## Items from a dataset:
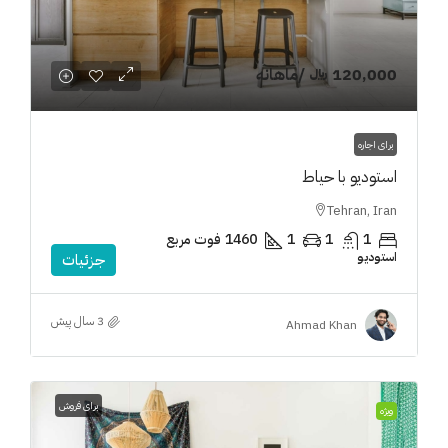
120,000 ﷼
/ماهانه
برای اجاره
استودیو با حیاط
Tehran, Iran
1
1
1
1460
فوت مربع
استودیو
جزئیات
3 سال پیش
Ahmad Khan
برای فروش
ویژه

## Task objective:
Your answer should reproduce every line of the data verbatim and include no images.

## Task response:
120,000 ﷼
/ماهانه
برای اجاره
استودیو با حیاط
Tehran, Iran
1
1
1
1460
فوت مربع
استودیو
جزئیات
3 سال پیش
Ahmad Khan
برای فروش
ویژه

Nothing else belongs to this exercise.